Sahra Wagenknecht zerschellt an der Brandmauer

vor mehr als 1 Jahr

Sahra Wagenknecht zerschellt an der Brandmauer
Bildquelle: Tichys Einblick

Es war eine Bombe, mit der eigentlich längst jeder gerechnet hatte – als Sahra Wagenknecht vor ziemlich genau einem Jahr die Gründung ihrer eigenen Partei bekanntgab. Bei der Europawahl holte das Bündnis Sahra Wagenknecht 6,2 Prozent. Ein Achtungserfolg. Im Herbst ging die Post dann richtig ab: Bei den drei Wahlen in den ostdeutschen Landtagen erreichte die junge Partei Ergebnisse, die dazu führten, dass ohne sie faktisch keine Regierungen mehr möglich waren. Das BSW war auf seinem Höhepunkt – von da an ging’s bergab.

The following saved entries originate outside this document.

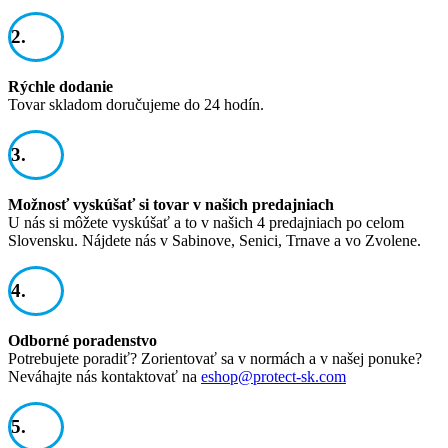
2.
Rýchle dodanie
Tovar skladom doručujeme do 24 hodín.
3.
Možnosť vyskúšať si tovar v našich predajniach
U nás si môžete vyskúšať a to v našich 4 predajniach po celom
Slovensku. Nájdete nás v Sabinove, Senici, Trnave a vo Zvolene.
4.
Odborné poradenstvo
Potrebujete poradiť? Zorientovať sa v normách a v našej ponuke?
Neváhajte nás kontaktovať na
eshop@protect-sk.com
5.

Mit drei wichtigen Themen erreichte Wagenknecht während der Phase der Parteigründung Relevanz. Da waren zum einen ihre in Talkshows geäußerten Zweifel an der militärischen Unterstützung der Ukraine. Zum anderen sprach sich die Gründerin für eine vernünftige Einwanderungspolitik aus und für ein Ende der Cancel Culture. Also der Tendenz von Grünen, SPD, Linke, FDP, Union und ihrer Medien, abweichende Meinungen zu dämonisieren und deren Vertreter aus der Gesellschaft auszuschließen.

Nach den Wahlen im Osten musste Wagenknecht Farbe bekennen. Es genügte nicht mehr, in Talkshows gut auszusehen und sich klug anzuhören. Entscheidungen standen an. Zwar gelangen dem Bündnis einige Achtungserfolge: Ein Corona-Ausschuss hier, eine strengere Abschieberegelung dort. In der Russlandfrage trieb die junge Partei sogar die Ministerpräsidenten vor sich her, verwandelte etwa einen Mario Voigt (CDU) vom rechten Vordenker zum linken Nachläufer.